··· PROVIDED PASSAGE
The thing about monologue is that it’s immediate. It happens now. It happens here. And it is literally “im-mediate”, in that there is ostensibly no mediation: nothing intervening between the character and the audience. That’s why, in certain magical theatrical circumstances, it can seem to fill the world. Everyone can think of a moment in a great play when attention zooms in on a single character telling a story – and the audience simply stops breathing. It happened memorably in Conor McPherson’s The Weir (1998), for example, as each of the characters told their tale; and in Bryony Lavery’s Frozen (1998, 2002). It’s a famous reward at the end of Eugene O’Neill’s The Iceman Cometh (1940); and in Pinter’s The Caretaker (1960), with its pivotal speech from Aston about the electro-convulsive therapy, it provides one of the best moments of western theatre.

“He showed me a pile of papers, and he said that I’d got something, some complaint. He said … he just said that, you see. You’ve got … this thing. That’s your complaint. And we’ve decided, he said, that in your interests there’s only one course we can take […] he said, we’re going to do something to your brain.”

Elsewhere on the non-legitimate stage there have always been monologues, too. Variety has thrown up many brilliant monologists, from Dan Leno to Joyce Grenfell, from Robert Benchley to Bob Newhart, to Whoopi Goldberg. I am a great fan of Michael Frayn’s brilliant dinner-party spitting monologue (“Do you spit? No? You don’t mind if I do?”) But two things separate all these earlier types of monologue from the Alan Bennett talking head: they are generally addressed to a particular person (“Is dis not a smeshing cocktail party? I am so fond for a cocktail party,” begins one of Joyce Grenfell’s); and, more important, they do not move on in time. The critic Dorothy Mermin wrote in 1983, “Monologue lacks the resources to develop the temporal dimension, the notion of life as a continuing process of growth and change.” But within five years of this party-pooping pronouncement, Alan Bennett had disproved it. It was a simple solution. He wrote his monologues in scenes.
······
··· RECORDS
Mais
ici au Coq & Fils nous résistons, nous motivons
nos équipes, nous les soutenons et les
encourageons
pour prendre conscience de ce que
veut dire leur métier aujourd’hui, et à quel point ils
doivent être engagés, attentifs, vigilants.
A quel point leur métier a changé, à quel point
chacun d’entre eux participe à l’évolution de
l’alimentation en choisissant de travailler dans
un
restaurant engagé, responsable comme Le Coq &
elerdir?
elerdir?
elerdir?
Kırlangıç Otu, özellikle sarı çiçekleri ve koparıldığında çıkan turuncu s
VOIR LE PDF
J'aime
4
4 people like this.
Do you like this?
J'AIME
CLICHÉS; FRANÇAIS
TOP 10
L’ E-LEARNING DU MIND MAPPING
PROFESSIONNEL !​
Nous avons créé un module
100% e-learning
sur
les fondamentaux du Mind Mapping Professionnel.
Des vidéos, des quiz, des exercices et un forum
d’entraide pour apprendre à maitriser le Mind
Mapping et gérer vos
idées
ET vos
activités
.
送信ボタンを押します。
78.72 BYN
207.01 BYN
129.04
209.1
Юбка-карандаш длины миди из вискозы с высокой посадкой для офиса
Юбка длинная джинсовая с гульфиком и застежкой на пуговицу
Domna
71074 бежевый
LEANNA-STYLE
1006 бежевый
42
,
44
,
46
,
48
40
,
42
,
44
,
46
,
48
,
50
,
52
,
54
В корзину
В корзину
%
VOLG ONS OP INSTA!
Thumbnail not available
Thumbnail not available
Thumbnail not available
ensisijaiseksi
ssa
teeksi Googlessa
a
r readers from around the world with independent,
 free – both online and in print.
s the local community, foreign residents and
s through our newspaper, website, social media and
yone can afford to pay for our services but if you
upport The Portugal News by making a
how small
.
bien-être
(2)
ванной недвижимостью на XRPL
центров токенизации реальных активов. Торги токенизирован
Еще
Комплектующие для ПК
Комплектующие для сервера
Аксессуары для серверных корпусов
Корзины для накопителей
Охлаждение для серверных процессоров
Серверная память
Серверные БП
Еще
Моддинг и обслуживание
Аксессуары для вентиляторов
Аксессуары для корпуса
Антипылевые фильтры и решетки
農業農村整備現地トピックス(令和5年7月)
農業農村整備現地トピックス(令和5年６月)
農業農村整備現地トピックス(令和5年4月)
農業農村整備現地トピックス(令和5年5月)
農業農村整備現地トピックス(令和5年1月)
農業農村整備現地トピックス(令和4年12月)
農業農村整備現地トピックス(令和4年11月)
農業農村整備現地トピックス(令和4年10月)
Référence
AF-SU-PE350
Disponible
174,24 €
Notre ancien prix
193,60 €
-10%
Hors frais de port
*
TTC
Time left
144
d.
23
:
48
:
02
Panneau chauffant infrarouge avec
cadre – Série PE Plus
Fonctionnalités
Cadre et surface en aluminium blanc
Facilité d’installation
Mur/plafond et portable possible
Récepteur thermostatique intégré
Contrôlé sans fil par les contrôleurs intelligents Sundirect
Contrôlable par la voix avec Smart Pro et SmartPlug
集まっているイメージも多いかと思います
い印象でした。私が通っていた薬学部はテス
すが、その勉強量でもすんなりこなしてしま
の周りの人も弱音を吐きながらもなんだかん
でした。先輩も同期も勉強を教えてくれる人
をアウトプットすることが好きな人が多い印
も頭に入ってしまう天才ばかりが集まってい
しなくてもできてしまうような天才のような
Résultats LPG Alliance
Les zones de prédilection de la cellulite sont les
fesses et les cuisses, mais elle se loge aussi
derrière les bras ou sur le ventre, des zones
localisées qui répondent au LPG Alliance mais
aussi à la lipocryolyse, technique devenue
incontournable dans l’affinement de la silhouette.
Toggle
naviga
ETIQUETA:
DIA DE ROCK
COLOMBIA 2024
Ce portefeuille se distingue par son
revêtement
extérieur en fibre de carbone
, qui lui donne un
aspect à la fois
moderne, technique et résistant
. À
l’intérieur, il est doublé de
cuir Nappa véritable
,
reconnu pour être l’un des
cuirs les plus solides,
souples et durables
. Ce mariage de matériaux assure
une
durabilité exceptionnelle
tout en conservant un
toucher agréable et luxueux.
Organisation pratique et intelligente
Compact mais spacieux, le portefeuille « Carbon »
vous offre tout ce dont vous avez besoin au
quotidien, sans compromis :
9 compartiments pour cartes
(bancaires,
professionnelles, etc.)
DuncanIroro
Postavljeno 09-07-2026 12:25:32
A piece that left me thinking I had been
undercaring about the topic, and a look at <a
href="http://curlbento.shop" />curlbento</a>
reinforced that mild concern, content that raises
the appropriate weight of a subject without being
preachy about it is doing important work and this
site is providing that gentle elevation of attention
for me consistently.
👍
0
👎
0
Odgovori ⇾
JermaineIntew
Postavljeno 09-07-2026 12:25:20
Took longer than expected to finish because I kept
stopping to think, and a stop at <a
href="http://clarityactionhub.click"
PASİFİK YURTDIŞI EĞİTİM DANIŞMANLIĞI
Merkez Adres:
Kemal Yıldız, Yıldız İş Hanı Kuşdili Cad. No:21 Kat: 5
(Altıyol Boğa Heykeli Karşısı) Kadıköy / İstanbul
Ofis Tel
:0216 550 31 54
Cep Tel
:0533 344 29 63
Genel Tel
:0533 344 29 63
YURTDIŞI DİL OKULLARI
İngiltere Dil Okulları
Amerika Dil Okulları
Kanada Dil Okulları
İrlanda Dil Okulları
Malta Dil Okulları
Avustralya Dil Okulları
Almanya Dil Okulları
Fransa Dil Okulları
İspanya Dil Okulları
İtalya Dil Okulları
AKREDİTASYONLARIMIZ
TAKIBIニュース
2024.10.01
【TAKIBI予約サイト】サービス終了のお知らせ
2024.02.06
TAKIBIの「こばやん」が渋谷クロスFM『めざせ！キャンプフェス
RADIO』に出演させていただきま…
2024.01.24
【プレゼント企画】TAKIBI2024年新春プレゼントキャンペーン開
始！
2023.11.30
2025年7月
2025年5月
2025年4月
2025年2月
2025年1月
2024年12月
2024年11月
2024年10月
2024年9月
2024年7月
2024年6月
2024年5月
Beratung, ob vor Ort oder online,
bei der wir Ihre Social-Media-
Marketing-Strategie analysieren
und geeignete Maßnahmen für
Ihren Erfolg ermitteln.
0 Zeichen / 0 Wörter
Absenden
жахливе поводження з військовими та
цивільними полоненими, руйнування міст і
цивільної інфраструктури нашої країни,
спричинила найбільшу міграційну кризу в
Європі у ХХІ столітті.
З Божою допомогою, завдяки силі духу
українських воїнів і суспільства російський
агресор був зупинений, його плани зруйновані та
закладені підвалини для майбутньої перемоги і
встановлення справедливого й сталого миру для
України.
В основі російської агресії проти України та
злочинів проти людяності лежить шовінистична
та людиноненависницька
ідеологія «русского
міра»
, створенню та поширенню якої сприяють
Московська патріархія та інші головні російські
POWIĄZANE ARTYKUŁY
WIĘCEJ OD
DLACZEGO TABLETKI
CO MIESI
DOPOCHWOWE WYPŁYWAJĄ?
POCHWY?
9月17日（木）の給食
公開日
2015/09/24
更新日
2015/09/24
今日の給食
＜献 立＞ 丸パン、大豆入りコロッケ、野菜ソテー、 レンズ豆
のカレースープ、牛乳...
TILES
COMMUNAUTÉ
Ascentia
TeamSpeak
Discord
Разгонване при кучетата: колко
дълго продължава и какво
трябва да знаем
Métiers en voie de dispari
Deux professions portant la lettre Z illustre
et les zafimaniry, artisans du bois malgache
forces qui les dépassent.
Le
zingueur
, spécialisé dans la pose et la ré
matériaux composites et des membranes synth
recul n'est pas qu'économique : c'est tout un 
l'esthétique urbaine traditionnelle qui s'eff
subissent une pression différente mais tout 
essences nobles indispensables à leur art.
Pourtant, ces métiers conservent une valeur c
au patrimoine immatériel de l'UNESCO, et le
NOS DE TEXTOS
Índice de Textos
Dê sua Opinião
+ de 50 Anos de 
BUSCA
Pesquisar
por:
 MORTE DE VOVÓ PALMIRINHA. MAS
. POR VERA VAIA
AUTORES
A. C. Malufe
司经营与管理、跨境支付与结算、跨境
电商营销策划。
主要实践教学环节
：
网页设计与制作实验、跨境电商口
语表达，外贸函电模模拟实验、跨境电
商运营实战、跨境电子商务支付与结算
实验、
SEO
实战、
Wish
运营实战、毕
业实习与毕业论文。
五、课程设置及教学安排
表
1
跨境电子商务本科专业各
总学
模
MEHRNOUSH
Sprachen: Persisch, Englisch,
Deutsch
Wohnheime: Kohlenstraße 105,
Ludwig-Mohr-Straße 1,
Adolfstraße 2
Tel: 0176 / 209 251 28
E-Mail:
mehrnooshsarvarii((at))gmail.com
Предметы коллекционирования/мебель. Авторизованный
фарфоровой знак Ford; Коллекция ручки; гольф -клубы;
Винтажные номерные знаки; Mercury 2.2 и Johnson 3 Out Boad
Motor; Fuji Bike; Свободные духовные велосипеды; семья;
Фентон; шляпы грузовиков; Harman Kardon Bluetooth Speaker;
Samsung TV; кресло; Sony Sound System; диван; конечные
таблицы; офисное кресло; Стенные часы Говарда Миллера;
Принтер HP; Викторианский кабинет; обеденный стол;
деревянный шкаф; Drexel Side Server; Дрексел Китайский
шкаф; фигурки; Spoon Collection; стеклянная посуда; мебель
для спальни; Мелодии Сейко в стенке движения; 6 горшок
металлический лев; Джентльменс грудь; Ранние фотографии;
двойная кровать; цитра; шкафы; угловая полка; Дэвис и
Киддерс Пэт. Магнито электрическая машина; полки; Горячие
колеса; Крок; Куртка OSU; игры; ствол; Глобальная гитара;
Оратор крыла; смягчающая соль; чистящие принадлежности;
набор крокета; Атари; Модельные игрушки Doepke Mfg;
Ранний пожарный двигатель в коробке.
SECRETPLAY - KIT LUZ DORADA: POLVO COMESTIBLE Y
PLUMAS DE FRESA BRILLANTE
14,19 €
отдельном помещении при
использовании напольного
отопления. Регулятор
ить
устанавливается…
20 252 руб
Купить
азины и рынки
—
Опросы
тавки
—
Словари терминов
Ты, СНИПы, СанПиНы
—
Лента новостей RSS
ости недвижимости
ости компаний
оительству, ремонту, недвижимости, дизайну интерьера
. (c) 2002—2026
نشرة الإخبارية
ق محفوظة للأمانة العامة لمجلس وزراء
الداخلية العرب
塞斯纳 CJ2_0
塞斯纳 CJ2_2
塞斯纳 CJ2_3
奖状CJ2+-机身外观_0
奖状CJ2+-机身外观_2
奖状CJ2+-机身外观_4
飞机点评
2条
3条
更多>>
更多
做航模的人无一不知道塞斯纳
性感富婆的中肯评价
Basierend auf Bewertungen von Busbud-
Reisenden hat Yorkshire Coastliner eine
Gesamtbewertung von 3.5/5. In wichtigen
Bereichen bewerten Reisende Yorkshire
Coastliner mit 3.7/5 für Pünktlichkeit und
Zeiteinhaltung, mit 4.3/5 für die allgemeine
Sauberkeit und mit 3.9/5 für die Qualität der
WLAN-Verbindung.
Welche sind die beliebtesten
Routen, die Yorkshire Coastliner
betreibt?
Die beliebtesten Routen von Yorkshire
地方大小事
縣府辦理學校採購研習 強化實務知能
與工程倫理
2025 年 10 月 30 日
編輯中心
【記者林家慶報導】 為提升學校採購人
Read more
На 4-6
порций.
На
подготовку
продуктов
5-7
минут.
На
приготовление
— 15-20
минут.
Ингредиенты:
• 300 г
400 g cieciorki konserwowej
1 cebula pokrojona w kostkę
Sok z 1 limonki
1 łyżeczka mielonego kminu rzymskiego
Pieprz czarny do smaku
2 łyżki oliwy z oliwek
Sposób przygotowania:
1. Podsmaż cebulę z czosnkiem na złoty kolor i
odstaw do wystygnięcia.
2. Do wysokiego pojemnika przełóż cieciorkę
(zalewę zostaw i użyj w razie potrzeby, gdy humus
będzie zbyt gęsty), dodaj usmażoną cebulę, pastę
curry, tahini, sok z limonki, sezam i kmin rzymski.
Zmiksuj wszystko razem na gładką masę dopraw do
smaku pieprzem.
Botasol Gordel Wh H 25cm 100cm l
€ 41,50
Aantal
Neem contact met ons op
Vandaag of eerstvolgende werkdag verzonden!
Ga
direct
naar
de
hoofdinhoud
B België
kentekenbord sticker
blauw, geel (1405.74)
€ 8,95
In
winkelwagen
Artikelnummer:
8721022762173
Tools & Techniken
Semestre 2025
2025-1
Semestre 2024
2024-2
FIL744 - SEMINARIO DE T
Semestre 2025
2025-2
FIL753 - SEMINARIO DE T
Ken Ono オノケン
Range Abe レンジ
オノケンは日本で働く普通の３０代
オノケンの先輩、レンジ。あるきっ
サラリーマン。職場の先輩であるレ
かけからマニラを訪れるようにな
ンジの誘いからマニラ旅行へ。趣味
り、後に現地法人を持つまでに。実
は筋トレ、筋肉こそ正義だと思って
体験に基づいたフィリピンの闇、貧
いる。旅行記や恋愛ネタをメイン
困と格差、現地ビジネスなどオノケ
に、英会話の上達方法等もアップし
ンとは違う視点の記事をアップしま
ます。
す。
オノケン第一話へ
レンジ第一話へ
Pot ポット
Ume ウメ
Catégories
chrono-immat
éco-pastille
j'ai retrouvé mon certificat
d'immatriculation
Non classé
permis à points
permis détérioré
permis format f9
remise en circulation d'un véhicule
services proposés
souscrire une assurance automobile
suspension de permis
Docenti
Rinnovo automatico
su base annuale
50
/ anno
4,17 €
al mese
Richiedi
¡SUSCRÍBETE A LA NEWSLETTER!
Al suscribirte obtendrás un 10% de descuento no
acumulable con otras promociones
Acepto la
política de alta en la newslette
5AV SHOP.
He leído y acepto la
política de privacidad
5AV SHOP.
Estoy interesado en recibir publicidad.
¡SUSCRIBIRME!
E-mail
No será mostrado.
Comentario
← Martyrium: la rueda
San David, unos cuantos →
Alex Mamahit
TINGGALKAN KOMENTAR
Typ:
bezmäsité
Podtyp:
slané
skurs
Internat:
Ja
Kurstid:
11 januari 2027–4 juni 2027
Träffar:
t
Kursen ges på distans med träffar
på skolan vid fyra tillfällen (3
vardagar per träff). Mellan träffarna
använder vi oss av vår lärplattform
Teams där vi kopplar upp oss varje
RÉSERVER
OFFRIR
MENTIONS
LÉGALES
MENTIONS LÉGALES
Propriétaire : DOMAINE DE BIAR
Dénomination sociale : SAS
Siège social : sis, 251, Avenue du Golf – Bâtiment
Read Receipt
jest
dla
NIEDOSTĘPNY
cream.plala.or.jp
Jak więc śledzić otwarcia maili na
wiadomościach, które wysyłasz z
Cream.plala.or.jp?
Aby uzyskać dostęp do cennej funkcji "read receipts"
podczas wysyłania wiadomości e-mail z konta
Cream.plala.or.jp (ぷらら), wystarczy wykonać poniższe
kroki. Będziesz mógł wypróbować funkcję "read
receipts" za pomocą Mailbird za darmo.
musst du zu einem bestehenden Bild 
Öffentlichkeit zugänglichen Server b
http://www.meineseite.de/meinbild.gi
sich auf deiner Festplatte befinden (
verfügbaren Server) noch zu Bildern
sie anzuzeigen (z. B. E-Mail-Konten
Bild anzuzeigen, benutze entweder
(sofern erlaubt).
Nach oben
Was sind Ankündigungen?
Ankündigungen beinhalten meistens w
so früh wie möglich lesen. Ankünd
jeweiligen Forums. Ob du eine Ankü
······
* PARTS OF THE EXERCISE *
1. Check whether each of these statements agrees with the text about monologue. Answer yes or no for each, and quote the words from the text that decide it. (a) The critic Dorothy Mermin wrote about monologue in 1983. (b) Aston's speech in The Caretaker is about a car accident. (c) The earlier types of monologue generally move on in time.
2. Print the part of the text about monologue from "The thing about" up to and including "of western theatre.".
3. Carry on the text about monologue from its last sentence.
These rows come from a separate source.

* RESULTS OF THE EXERCISE *
1.
(a) Yes: "The critic Dorothy Mermin wrote in 1983"
(b) No: "with its pivotal speech from Aston about the electro-convulsive therapy"
(c) No: "they do not move on in time"

2.
The thing about monologue is that it’s immediate. It happens now. It happens here. And it is literally “im-mediate”, in that there is ostensibly no mediation: nothing intervening between the character and the audience. That’s why, in certain magical theatrical circumstances, it can seem to fill the world. Everyone can think of a moment in a great play when attention zooms in on a single character telling a story – and the audience simply stops breathing. It happened memorably in Conor McPherson’s The Weir (1998), for example, as each of the characters told their tale; and in Bryony Lavery’s Frozen (1998, 2002). It’s a famous reward at the end of Eugene O’Neill’s The Iceman Cometh (1940); and in Pinter’s The Caretaker (1960), with its pivotal speech from Aston about the electro-convulsive therapy, it provides one of the best moments of western theatre.

3.
When I decided to try my own hand at monologues for the radio (for the first series of A Certain Age, 2002), I adopted the Talking Heads model quite unthinkingly, assuming it was of classical origins. And surely the multiple-scene, talking-to-nobody-in-particular structure was a natural way to tell a story, being the dramatic equivalent of the video diary? However, I now realise that when the first series of Talking Heads was written in 1988, it was probably revolutionary. It added a crucial fourth dimension to a well-established form. Alan Bennett is, arguably, the Doctor Who of the monologue.

They are bloody hard to do, by the way. They wear you out; wring you dry. Getting inside your characters’ heads and manipulating their lives entirely from within requires a muscular imagination, to say the least. It’s like Being John Malkovich, but thankfully without all that exaggerated stooping. I’ve now tried monologues with twists as well as ones that are more concerned with exposition. I’ve tried light ones and deeper ones; redemptive and non-redemptive. It’s astonishing how many things you have to think about. Supremely, you must continually ask yourself, “How far does this person know what’s really going on? Do I know, either?” Bennett said his talking-head people “don’t quite know what they are saying, and are telling a story to the meaning of which they are not entirely privy.” Well, typical of him to make that sound easy, too.